In this article, Dr Dee Dawson raises the issues around treating children with eating disorders as inpatients or outpatients. She also discusses the problems of monitoring the health of anorexics and restoring children to their correct weights.

The inpatient-outpatient debate on children suffering from anorexia

For many years, there has been an ongoing debate among professionals treating children with eating disorders as to the relative merits of inpatient and outpatient treatments. Inpatient units stick to their belief that their methods are preferable, while clinicians, who have no inpatient beds, can always quote statistics to show inpatient care is rarely necessary.

In my mind, there is no debate. Outpatient treatment is always preferable. No clinician should be rushing to take a child away from its parents, siblings, friends and school. To take a sick child away from home and put them into a hospital is clearly traumatic and should be avoided if possible. Furthermore, most of the children who suffer from eating disorders are academic high-achievers, and the fear of falling behind their peers adds to the problems of these highly competitive children.

From time to time, a clinician sees a child with an eating disorder so severe that the child’s life is in danger and requires immediate admission. Happily, these cases are rare and most children can initially be treated on an outpatient programme.

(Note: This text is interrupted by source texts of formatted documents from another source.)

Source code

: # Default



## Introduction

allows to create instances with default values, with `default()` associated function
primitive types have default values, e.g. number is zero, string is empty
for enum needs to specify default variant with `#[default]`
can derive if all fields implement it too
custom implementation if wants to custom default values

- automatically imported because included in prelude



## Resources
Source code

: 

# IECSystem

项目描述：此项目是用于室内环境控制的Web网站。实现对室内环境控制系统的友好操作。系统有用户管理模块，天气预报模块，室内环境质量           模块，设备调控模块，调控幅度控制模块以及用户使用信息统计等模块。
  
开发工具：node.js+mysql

Outpatient treatments for juveniles with eating disorders

The length of outpatient treatment is dependent on how advanced the illness is when the child is first referred, and how well the child responds. In turn, how well the child responds depends on the skill and experience of the team the child is referred to, and the amount of support the parents can give.

There are surprisingly few clinicians experienced in treating eating disorders and many child and adolescent mental health service do not have a multidisciplinary team to help very sick children. Children with eating disorders often need individual therapy, their families often need family therapy, and, in every case, the family needs counselling and dietary advice.

Monitoring the health needs of children with the disorder

Apart from psychiatric support, the child’s physical health needs to be monitored. A child who is losing weight, or is at very low weight, can drop their heart rate and blood pressure very suddenly to life-threatening low levels. Patients need monitoring regularly. Unfortunately, many of the psychiatrists treating these children seem to think that weighing is all that is necessary.

Even the weighing is not always done sensibly. The success or failure of a treatment programme, at least initially, is determined by weight gain or weight loss. It is therefore vital that these weights are accurate. This means that children should be weighed in their underwear, and checks made to see that they are not hiding weights in their underclothes or under their arms.

Parents need to be warned to supervise their children for at least two hours before their appointment to see that they do no drink water to increase their weight.

Inpatient treatment for children with eating disorders

Outpatient treatment should only continue if consistent weight gains are being made.

Too often a week of weight gain is followed by a week of losing and at the end of six months or a year no progress has been mad at all.

Children should have their weight and height recorded as a weight/height ratio not as a body mass index (BMI), which is only useful for adults. Most clinicians treating children with eating disorders agree that a child should be hospitalised when their weight/height ratio is 65-70% or below.

Children who are vomiting regularly need to have their blood potassium levels monitored regularly and should be hospitalised if the vomiting cannot be brought under control. Vomiting can cause sudden death even in children whose weight is within normal limits.

Despite a recent report finding a rise in young children suffering from anorexia, most specialised units have empty beds. However, with the NHS under enormous pressure to save money, it is becoming increasingly difficult for clinicians to obtain funding for inpatient treatment.

Restoring weight levels in children with the disorder

Over the twenty years that I have been treating children with eating disorders, I have seen many children whose outpatient treatment has extended into months and years, although no progress was being made. Outpatient treatment must restore weight and periods. It cannot be deemed treatment if it simply stabilises a child at a dangerously low weight.

We need to question the efficacy of continuing an outpatient programme which doesn’t seem to be working. Despite the obvious drawbacks of admitting a child to hospital, eating disorders can be extremely damaging and sometimes difficult decisions have to be made.

If a good unit weight gain is guaranteed and at a safe weight there is much more chance that the child will think more rationally. Do not accept a treatment that is not at least restoring your child’s physical health. Whilst treating the psychological issues of an eating disorder is often difficult, restoring weight is easy and a vital first step.

Be prepared to question decisions you do not agree with, doctors do not always get things right and they should not mind listening to what you want to say. You owe it to your child to see he or she is given the best possible chance to put their illness behind them and start enjoying life.